The plan outlines major goals and potential action items to reduce waste and promote recycling, reuse, and responsible solid waste management. Goals include increasing opportunities for New York residents, businesses, and institutions to participate in waste prevention, reduction, and reuse; promoting the development and passage of Extended Producer Responsibility (EPR) legislation for packaging and paper products; supporting commercial, industrial, and institutional waste generators to improve recycling practices; and minimizing greenhouse gas emissions from solid waste management facilities.

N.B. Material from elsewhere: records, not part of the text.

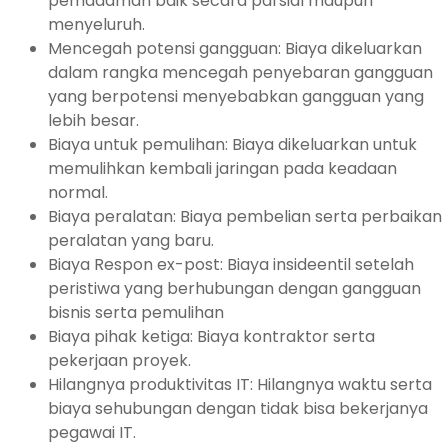
pemadaman baik secara parsial maupun
menyeluruh.
Mencegah potensi gangguan: Biaya dikeluarkan
dalam rangka mencegah penyebaran gangguan
yang berpotensi menyebabkan gangguan yang
lebih besar.
Biaya untuk pemulihan: Biaya dikeluarkan untuk
memulihkan kembali jaringan pada keadaan
normal.
Biaya peralatan: Biaya pembelian serta perbaikan
peralatan yang baru.
Biaya Respon ex-post: Biaya insideentil setelah
peristiwa yang berhubungan dengan gangguan
bisnis serta pemulihan
Biaya pihak ketiga: Biaya kontraktor serta
pekerjaan proyek.
Hilangnya produktivitas IT: Hilangnya waktu serta
biaya sehubungan dengan tidak bisa bekerjanya
pegawai IT.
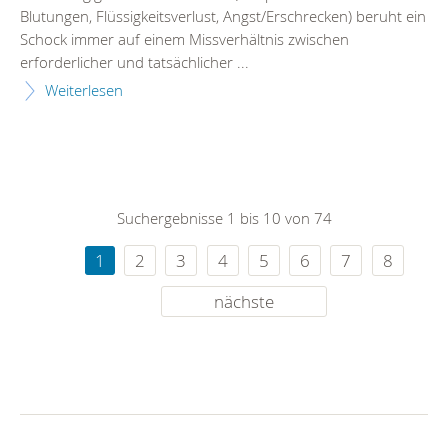
Blutungen, Flüssigkeitsverlust, Angst/Erschrecken) beruht ein
Schock immer auf einem Missverhältnis zwischen
erforderlicher und tatsächlicher ...
Weiterlesen
Suchergebnisse 1 bis 10 von 74
1
2
3
4
5
6
7
8
nächste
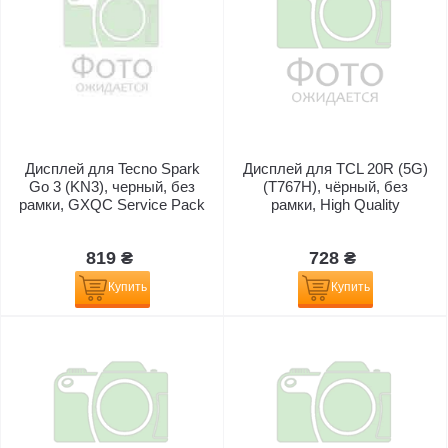
Дисплей для Tecno Spark
Дисплей для TCL 20R (5G)
Go 3 (KN3), черный, без
(T767H), чёрный, без
рамки, GXQC Service Pack
рамки, High Quality
819 ₴
728 ₴
Купить
Купить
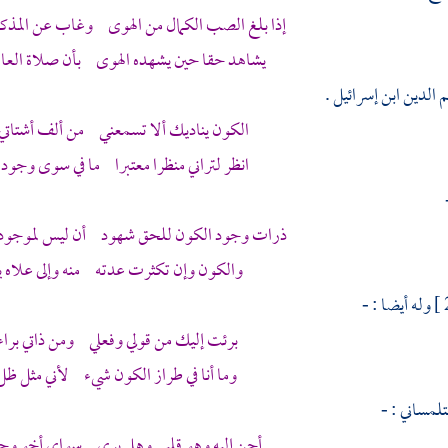
إذا بلغ الصب الكمال من الهوى وغاب عن المذكو
يشاهد حقا حين يشهده الهوى بأن صلاة العار
الدين ابن إسرائيل
.
الكون يناديك ألا تسمعني من ألف أشتاتي
انظر لتراني منظرا معتبرا ما في سوى وجود
ذرات وجود الكون للحق شهود أن ليس لموجود
والكون وإن تكثرت عدته منه وإلى علاه ي
وله أيضا : -
برئت إليك من قولي وفعلي ومن ذاتي براء
وما أنا في طراز الكون شيء لأني مثل ظ
تلمساني
: -
أحن إليه وهو قلبي وهل يرى سواي أخو وجد 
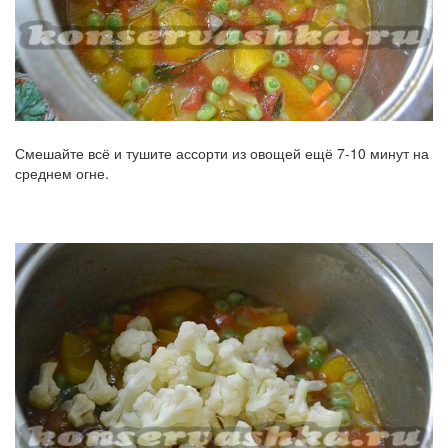
Смешайте всё и тушите ассорти из овощей ещё 7-10 минут на
среднем огне.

The release of the draft plan is a significant step in New York’s efforts to rethink waste, according to DEC. The waste sector is the fourth-largest contributor to climate change-causing emissions, after buildings, transportation, and electricity. To meet the climate crisis, DEC is advancing strategies to encourage a circular economy for other materials by designing for durability, reuse, remanufacturing, repairing, and recycling, as well as utilizing renewable resources and supporting a more sustainable food system. Diverting waste from landfills and renewing a resilient and recycled supply chain is integral to achieving the goals of the Climate Leadership and Community Protection Act to reduce greenhouse gas emissions while promoting a just and equitable transition to a greener economy.

In addition to resource conservation, the circular economy benefits communities across the state by reducing pollution and creating new jobs and economic opportunities. According to DEC, at least 80 percent of the material currently sent to landfills or combustion facilities has monetary value, either directly as material that could be used to produce goods or other beneficial uses, or indirectly through the creation of recycling sector jobs.

Comments on the draft plan should be sent to [email protected] by May 15. After reviewing public comments on this draft, DEC will further refine the plan before adopting and publishing a final plan to guide New York’s materials management efforts over the next 10 years. The state is also considering the Waste Reduction and Recycling Infrastructure Act (WRRIA), proposed by Governor Hochul’s 2023-24 Executive Budget, to manage and reduce waste throughout the state.